Barcelona refuerza su ataque con Karim Adeyemi
Barcelona ha encontrado otra pieza para su nuevo frente ofensivo. El club azulgrana ha cerrado el fichaje del delantero alemán Karim Adeyemi procedente de Borussia Dortmund, en una operación que marca con claridad el rumbo del proyecto: velocidad, agresividad y versatilidad en los últimos metros.
Según fuentes consultadas por ESPN, el acuerdo se cifra en 22 millones de euros fijos, más 7 millones en variables. Borussia Dortmund, además, se reserva un porcentaje de una futura plusvalía en caso de que Barça venda al jugador más adelante. Una cláusula que revela que en Alemania no ven a Adeyemi como un activo agotado, sino como un futbolista con margen de revalorización.
A sus 24 años, Adeyemi deja atrás cuatro temporadas en Dortmund, donde firmó 36 goles en 146 partidos desde su llegada en 2022 procedente de RB Salzburg. No se marcha como un goleador descomunal, pero sí como un atacante que ha aprendido a sobrevivir en un contexto de máxima exigencia, con noches de Champions y presión constante por el título en la Bundesliga.
La operación le convierte en el segundo fichaje estival de Barcelona tras el desembarco de Anthony Gordon desde Newcastle United por 70 millones de euros. Dos perfiles distintos, un mismo mensaje: el campeón de España quiere un ataque que pueda correr, desbordar y castigar a cualquier defensa del continente.
La mano de Hansi Flick
Detrás del movimiento hay un nombre propio: Hansi Flick. El técnico alemán conoce a Adeyemi mejor que la mayoría. Fue él quien le dio la alternativa con la selección de Alemania durante su etapa al frente del combinado nacional. No ficha a ciegas. Apuesta por un jugador al que ya ha visto responder bajo presión, en un entorno donde cada error se mide con lupa.
Para Flick, Adeyemi encaja en una idea muy concreta. El alemán puede actuar en cualquiera de las tres posiciones de ataque: extremo derecho, extremo izquierdo o como punta móvil. Su juego se sostiene en la velocidad, las rupturas al espacio y la capacidad para atacar la espalda de la defensa, un perfil que complementa bien a los recursos ya existentes en la plantilla.
Con él y con Anthony Gordon, el técnico gana dos piezas capaces de estirar al equipo y abrir defensas cerradas.
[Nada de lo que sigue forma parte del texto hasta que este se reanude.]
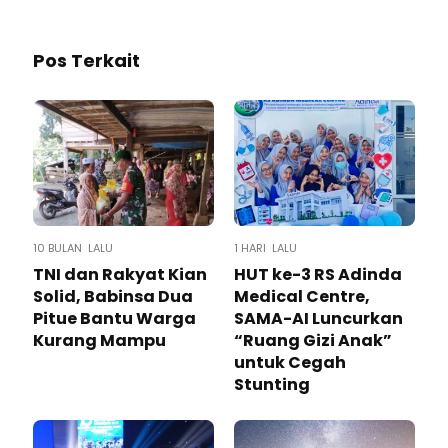
Pos Terkait
10 BULAN LALU
1 HARI LALU
TNI dan Rakyat Kian
HUT ke-3 RS Adinda
Solid, Babinsa Dua
Medical Centre,
Pitue Bantu Warga
SAMA-AI Luncurkan
Kurang Mampu
“Ruang Gizi Anak”
untuk Cegah
Stunting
No es casualidad. Es un giro deliberado hacia un Barça más vertical, menos previsible, más incómodo para el rival cuando pierde el balón.
Un frente ofensivo más profundo… pero incompleto
La llegada de Adeyemi se suma a una línea ofensiva que ya contaba con Lamine Yamal, Raphinha y Ferran Torres. Sobre el papel, Barcelona dispone ahora de una batería de extremos y segundos puntas para rotar, mezclar perfiles y adaptarse al rival. Ritmo con Adeyemi y Gordon. Uno contra uno con Lamine Yamal. Gol intermitente pero siempre amenazante con Ferran. Trabajo y pegada desde fuera con Raphinha.
Sin embargo, el puzzle todavía no está cerrado. Fuentes consultadas por ESPN insisten en que el club sigue rastreando el mercado en busca de un nueve puro. Un delantero que viva en el área, que fije centrales y convierta en gol el caudal ofensivo que Flick pretende generar desde las bandas.
La estrategia es clara: llenar el equipo de dinamita por fuera y remate por dentro. Adeyemi encaja en la primera parte del plan. No llega para ser el nueve que lo resuelva todo, sino para multiplicar las opciones de desequilibrio y gol desde los costados o como segundo punta.
Un salto y una oportunidad
Para Adeyemi, el fichaje por Barcelona supone un salto de escenario y de responsabilidad. Del Signal Iduna Park al Camp Nou. De pelear por la Bundesliga a aterrizar en un campeón de España que se mide sin excusas a los gigantes de Europa.
Llega con números sólidos, pero no estratosféricos. Eso, en Barcelona, puede leerse de dos maneras: como una incógnita… o como una oportunidad. Flick parece haber elegido la segunda. Confía en que, en un contexto más ofensivo y con más balón, el alemán pueda dar un salto en producción y convertirse en una amenaza más constante de cara a puerta.
El club, mientras tanto, calibra el siguiente paso en el mercado. Con Adeyemi y Gordon ya dentro, y la búsqueda del nueve todavía abierta, la pregunta ya no es si Barça se está reconstruyendo, sino qué tipo de animal competitivo quiere ser cuando cierre definitivamente su ataque.